Task details
Reproduce every line of the material below word for word, changing nothing.

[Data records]
- - -
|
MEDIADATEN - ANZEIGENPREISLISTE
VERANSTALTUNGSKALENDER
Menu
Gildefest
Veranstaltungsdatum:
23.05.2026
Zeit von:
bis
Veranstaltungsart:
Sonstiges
- - -
Answer to the exercise
|
MEDIADATEN - ANZEIGENPREISLISTE
VERANSTALTUNGSKALENDER
Menu
Gildefest
Veranstaltungsdatum:
23.05.2026
Zeit von:
bis
Veranstaltungsart:
Sonstiges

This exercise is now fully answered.